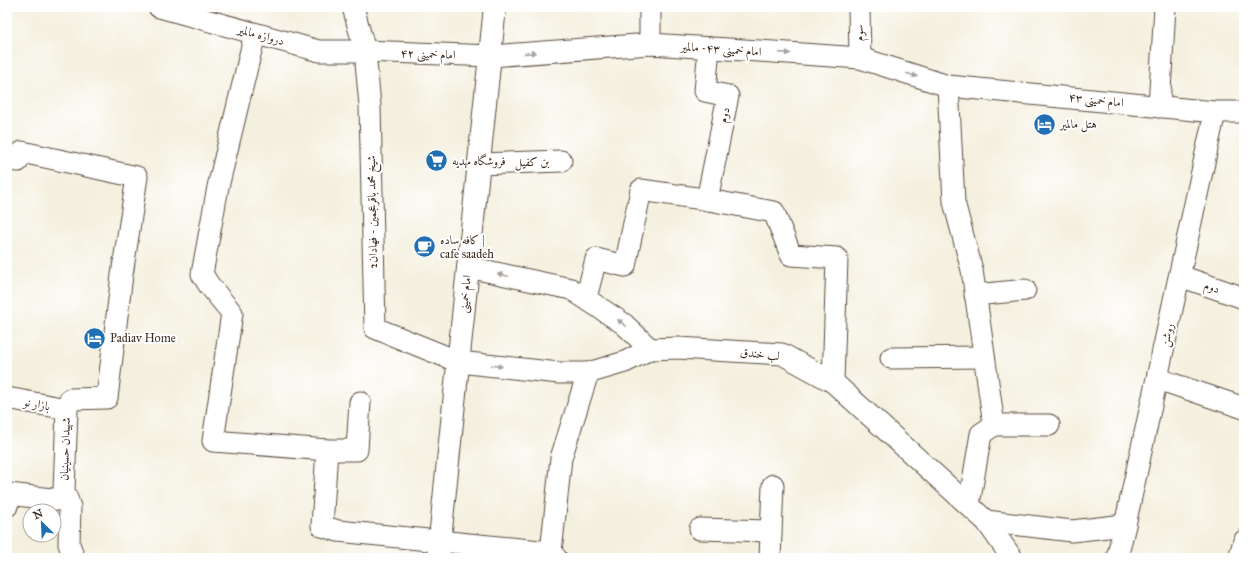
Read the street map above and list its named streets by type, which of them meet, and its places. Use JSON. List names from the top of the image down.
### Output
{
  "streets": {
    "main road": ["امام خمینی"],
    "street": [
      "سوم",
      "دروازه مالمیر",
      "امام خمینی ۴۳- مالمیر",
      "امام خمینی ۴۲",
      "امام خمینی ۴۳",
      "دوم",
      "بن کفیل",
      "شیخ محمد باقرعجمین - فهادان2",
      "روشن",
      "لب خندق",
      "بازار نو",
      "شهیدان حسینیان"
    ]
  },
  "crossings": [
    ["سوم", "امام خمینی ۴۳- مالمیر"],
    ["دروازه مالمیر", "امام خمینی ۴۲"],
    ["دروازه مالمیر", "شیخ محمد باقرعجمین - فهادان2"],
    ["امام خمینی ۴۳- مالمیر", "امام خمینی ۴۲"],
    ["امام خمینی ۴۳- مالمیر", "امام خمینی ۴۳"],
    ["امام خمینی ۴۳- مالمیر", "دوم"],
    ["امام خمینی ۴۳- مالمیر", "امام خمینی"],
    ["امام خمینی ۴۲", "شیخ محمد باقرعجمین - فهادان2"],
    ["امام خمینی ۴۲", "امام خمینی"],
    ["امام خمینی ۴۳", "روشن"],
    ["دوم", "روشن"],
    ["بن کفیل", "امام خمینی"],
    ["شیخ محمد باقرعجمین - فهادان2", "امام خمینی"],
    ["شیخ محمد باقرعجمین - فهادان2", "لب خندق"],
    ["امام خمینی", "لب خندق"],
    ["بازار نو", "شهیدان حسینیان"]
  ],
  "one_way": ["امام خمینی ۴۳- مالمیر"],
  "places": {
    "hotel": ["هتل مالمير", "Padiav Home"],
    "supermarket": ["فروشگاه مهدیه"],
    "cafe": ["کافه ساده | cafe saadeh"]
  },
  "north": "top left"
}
+-------+
### WHAT THE TASK ASKS
Scan the material above for the string "محمد" and return the lines that hold it.

### REPLY TO THE EXERCISE
      "شیخ محمد باقرعجمین - فهادان2",
    ["دروازه مالمیر", "شیخ محمد باقرعجمین - فهادان2"],
    ["امام خمینی ۴۲", "شیخ محمد باقرعجمین - فهادان2"],
    ["شیخ محمد باقرعجمین - فهادان2", "امام خمینی"],
    ["شیخ محمد باقرعجمین - فهادان2", "لب خندق"],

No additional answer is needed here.